The original "decimation" — killing one tenth (randomly selected) of a Roman military unit fits this trope well.
In ancient Rome, if a slave killed his or her master, all of that master's slaves would be executed. The idea being that anyone would be willing to risk their own life for freedom, but few would be willing to put the lives of dozens or even hundreds of other slaves at risk.
When Frederick the Great as heir apparent attempted to flee Prussia with a friend, he was made to watch from prison while the friend was beheaded.
In ancient China, a person who committed a capital offense, such as treason, would not only have himself punished, but his family as well. The list of which family members get involved varies from dynasty to dynasty, as does the cutoff age below which children are exempt. The largest list involves the criminal himself, his parents, grandparents, children, grandchildren, siblings, siblings-in-law and uncles and their spouses. The purpose of this long list was to serve as a major deterrent to capital offenses, and encouraged family members to keep tabs on each other and make sure they didn't commit any crimes.
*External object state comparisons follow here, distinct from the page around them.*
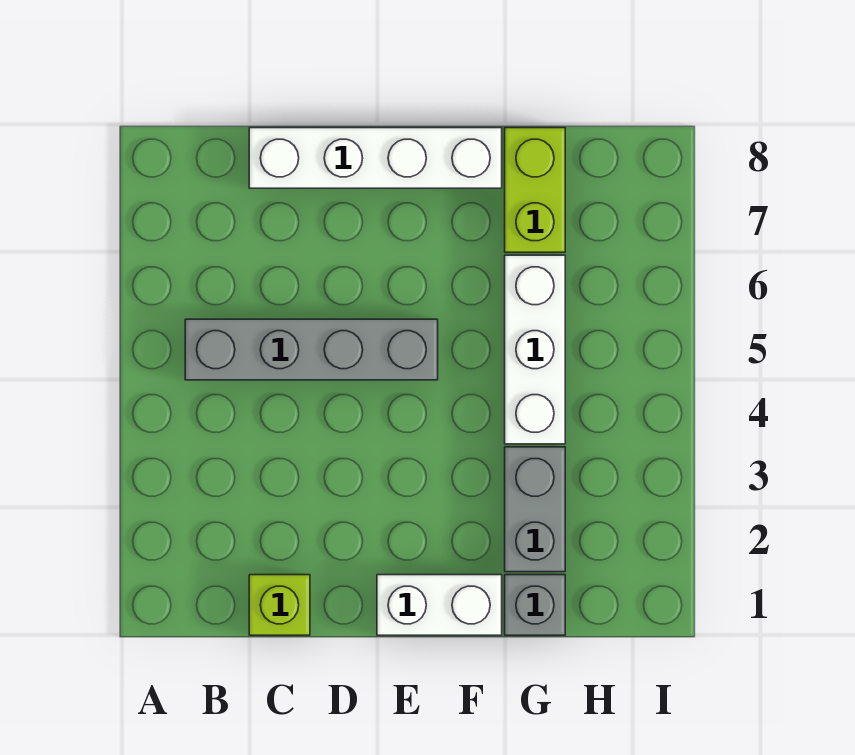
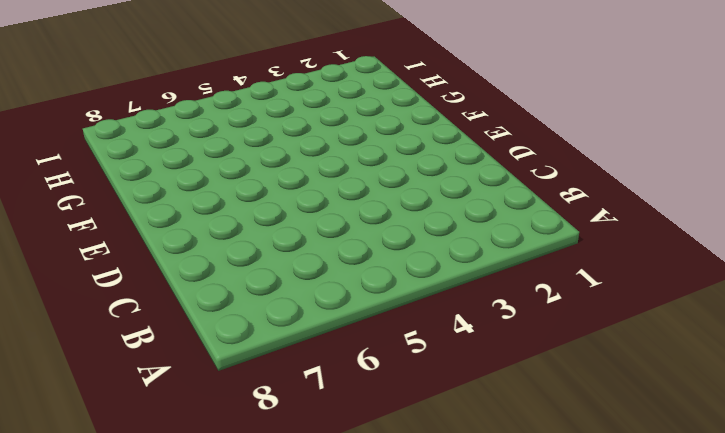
none -> grey brick B5:E5 level 1
none -> lime brick C1 level 1

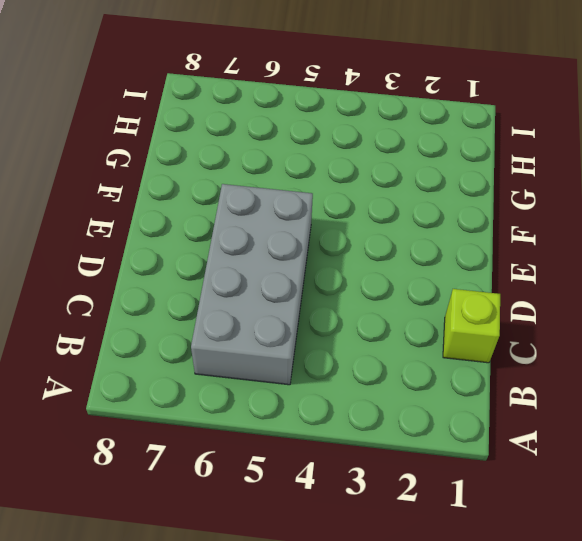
grey brick B5:E6 level 1 -> grey brick B5:E5 level 1
none -> white brick C8:F8 level 1
none -> white brick E1:F1 level 1

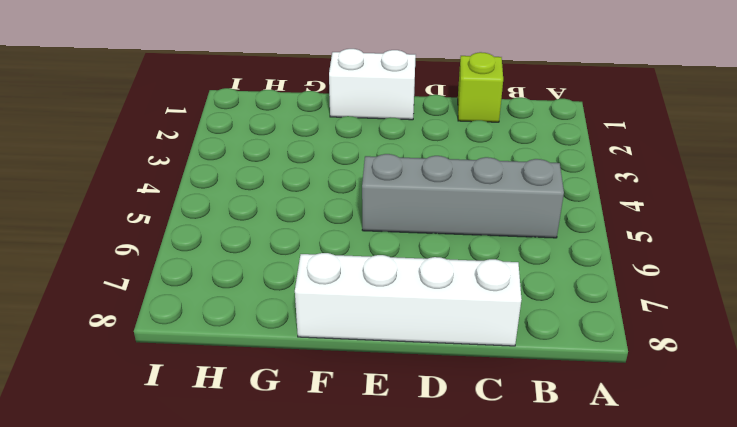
none -> grey brick G1 level 1
none -> grey brick G2:G3 level 1

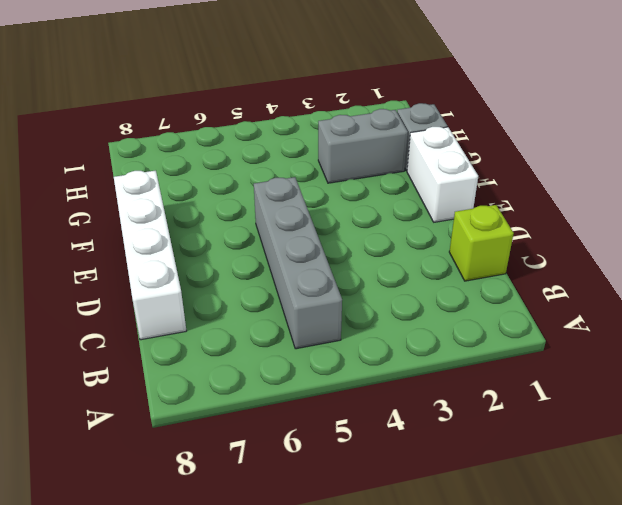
none -> white brick G4:G6 level 1
none -> lime brick G7:G8 level 1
The idea of the whipping boy is that noble children cannot be physically disciplined, so a common-born child would be disciplined in their place, with the hope that this would make the noble child feel guilty. The whipping boy was usually himself a noble. Either from the lower nobility, or a distant cousin, so this method was often an effective tool for teaching noble children that their actions do have consequences and that those consequences will hurt others. The fact that they were forced to watch as someone who had become a close friend get punished for his own actions tended to serve as a deterrent in short order.
A common disciplinary tactic of teachers (sadist or otherwise) in primary/elementary schools is to punish the entire class (denying recess, making everyone stay after class, etc.) for the infractions of one student or a small group. It often backfires, making the innocent students resent the teacher, and doing little to correct the behavior of the actual troublemakers.